ANVIL: Anomaly-based Vulnerability Identification without Labelled Training Data
Weizhou Wang, Eric Liu, Xiangyu Guo, Xiao Hu, Ilya Grishchenko, David Lie
Unverified — Be the first to reproduce this paper.
ReproduceAbstract
Supervised-learning-based vulnerability detectors often fall short due to limited labelled training data. In contrast, Large Language Models (LLMs) like GPT-4 are trained on vast unlabelled code corpora, yet perform only marginally better than coin flips when directly prompted to detect vulnerabilities.
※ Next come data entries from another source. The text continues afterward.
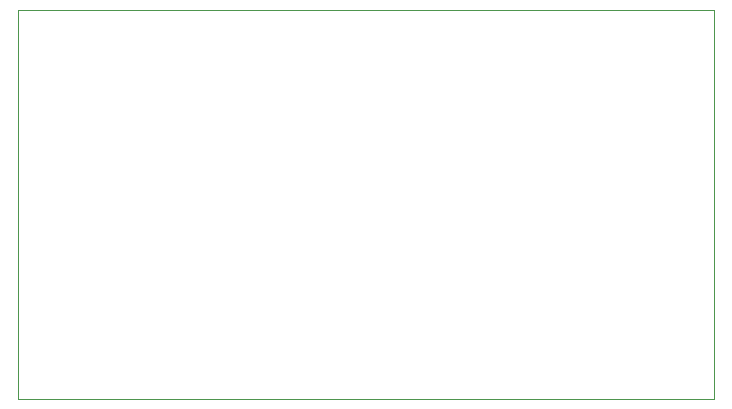
<source format=gm1>
G04 #@! TF.GenerationSoftware,KiCad,Pcbnew,(6.0.1)*
G04 #@! TF.CreationDate,2022-04-24T16:37:43-07:00*
G04 #@! TF.ProjectId,Regulator_5V,52656775-6c61-4746-9f72-5f35562e6b69,rev?*
G04 #@! TF.SameCoordinates,Original*
G04 #@! TF.FileFunction,Profile,NP*
%FSLAX46Y46*%
G04 Gerber Fmt 4.6, Leading zero omitted, Abs format (unit mm)*
G04 Created by KiCad (PCBNEW (6.0.1)) date 2022-04-24 16:37:43*
%MOMM*%
%LPD*%
G01*
G04 APERTURE LIST*
G04 #@! TA.AperFunction,Profile*
%ADD10C,0.100000*%
G04 #@! TD*
G04 APERTURE END LIST*
D10*
X127900000Y-71900000D02*
X186800000Y-71900000D01*
X186800000Y-71900000D02*
X186800000Y-104800000D01*
X186800000Y-104800000D02*
X127900000Y-104800000D01*
X127900000Y-104800000D02*
X127900000Y-71900000D01*
M02*

</source>
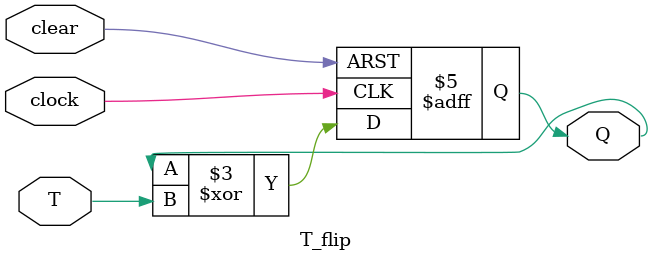
<source format=v>
/*  T flip-flop module */

module T_flip(output reg Q, input clear, input clock, input T);
	always @(negedge clock or posedge clear) begin
		if(clear == 1)
			Q = 0;
	else begin
		Q = Q ^ T;
	end
	end
	initial begin
		Q = 0;
	end
endmodule


</source>
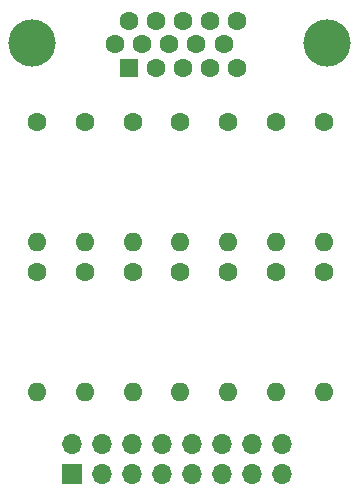
<source format=gbr>
%TF.GenerationSoftware,KiCad,Pcbnew,7.0.1*%
%TF.CreationDate,2023-04-24T00:51:31-07:00*%
%TF.ProjectId,TN9K_VGA,544e394b-5f56-4474-912e-6b696361645f,rev?*%
%TF.SameCoordinates,Original*%
%TF.FileFunction,Soldermask,Bot*%
%TF.FilePolarity,Negative*%
%FSLAX46Y46*%
G04 Gerber Fmt 4.6, Leading zero omitted, Abs format (unit mm)*
G04 Created by KiCad (PCBNEW 7.0.1) date 2023-04-24 00:51:31*
%MOMM*%
%LPD*%
G01*
G04 APERTURE LIST*
%ADD10C,1.600000*%
%ADD11O,1.600000X1.600000*%
%ADD12C,4.000000*%
%ADD13R,1.600000X1.600000*%
%ADD14R,1.700000X1.700000*%
%ADD15O,1.700000X1.700000*%
G04 APERTURE END LIST*
D10*
%TO.C,R14*%
X180975000Y-69215000D03*
D11*
X180975000Y-79375000D03*
%TD*%
D10*
%TO.C,R8*%
X156675000Y-69215000D03*
D11*
X156675000Y-79375000D03*
%TD*%
D10*
%TO.C,R13*%
X176925000Y-69215000D03*
D11*
X176925000Y-79375000D03*
%TD*%
D10*
%TO.C,R1*%
X156675000Y-56515000D03*
D11*
X156675000Y-66675000D03*
%TD*%
D12*
%TO.C,J2*%
X181272000Y-49893000D03*
X156272000Y-49893000D03*
D13*
X164457000Y-51943000D03*
D10*
X166747000Y-51943000D03*
X169037000Y-51943000D03*
X171327000Y-51943000D03*
X173617000Y-51943000D03*
X163312000Y-49963000D03*
X165602000Y-49963000D03*
X167892000Y-49963000D03*
X170182000Y-49963000D03*
X172472000Y-49963000D03*
X164457000Y-47983000D03*
X166747000Y-47983000D03*
X169037000Y-47983000D03*
X171327000Y-47983000D03*
X173617000Y-47983000D03*
%TD*%
%TO.C,R4*%
X168825000Y-56515000D03*
D11*
X168825000Y-66675000D03*
%TD*%
D10*
%TO.C,R10*%
X164775000Y-69215000D03*
D11*
X164775000Y-79375000D03*
%TD*%
D10*
%TO.C,R7*%
X180975000Y-56515000D03*
D11*
X180975000Y-66675000D03*
%TD*%
D10*
%TO.C,R11*%
X168825000Y-69215000D03*
D11*
X168825000Y-79375000D03*
%TD*%
D10*
%TO.C,R3*%
X164775000Y-56515000D03*
D11*
X164775000Y-66675000D03*
%TD*%
D14*
%TO.C,J1*%
X159639000Y-86360000D03*
D15*
X159639000Y-83820000D03*
X162179000Y-86360000D03*
X162179000Y-83820000D03*
X164719000Y-86360000D03*
X164719000Y-83820000D03*
X167259000Y-86360000D03*
X167259000Y-83820000D03*
X169799000Y-86360000D03*
X169799000Y-83820000D03*
X172339000Y-86360000D03*
X172339000Y-83820000D03*
X174879000Y-86360000D03*
X174879000Y-83820000D03*
X177419000Y-86360000D03*
X177419000Y-83820000D03*
%TD*%
D10*
%TO.C,R9*%
X160725000Y-69215000D03*
D11*
X160725000Y-79375000D03*
%TD*%
D10*
%TO.C,R5*%
X172875000Y-56515000D03*
D11*
X172875000Y-66675000D03*
%TD*%
D10*
%TO.C,R6*%
X176925000Y-56515000D03*
D11*
X176925000Y-66675000D03*
%TD*%
D10*
%TO.C,R2*%
X160725000Y-56515000D03*
D11*
X160725000Y-66675000D03*
%TD*%
D10*
%TO.C,R12*%
X172875000Y-69215000D03*
D11*
X172875000Y-79375000D03*
%TD*%
M02*

</source>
In this paper, we reframe vulnerability detection as anomaly detection, based on the premise that vulnerable code is rare and thus anomalous relative to patterns learned by LLMs. We introduce ANVIL, which performs a masked code reconstruction task: the LLM reconstructs a masked line of code, and deviations from the original are scored as anomalies. We propose a hybrid anomaly score that combines exact match, cross-entropy loss, prediction confidence, and structural complexity. We evaluate our approach across multiple LLM families, scoring methods, and context sizes, and against vulnerabilities after the LLM's training cut-off. On the PrimeVul dataset, ANVIL outperforms state-of-the-art supervised detectors-LineVul, LineVD, and LLMAO-achieving up to 2x higher Top-3 accuracy, 75% better Normalized MFR, and a significant improvement on ROC-AUC. Finally, by integrating ANVIL with fuzzers, we uncover two previously unknown vulnerabilities, demonstrating the practical utility of anomaly-guided detection.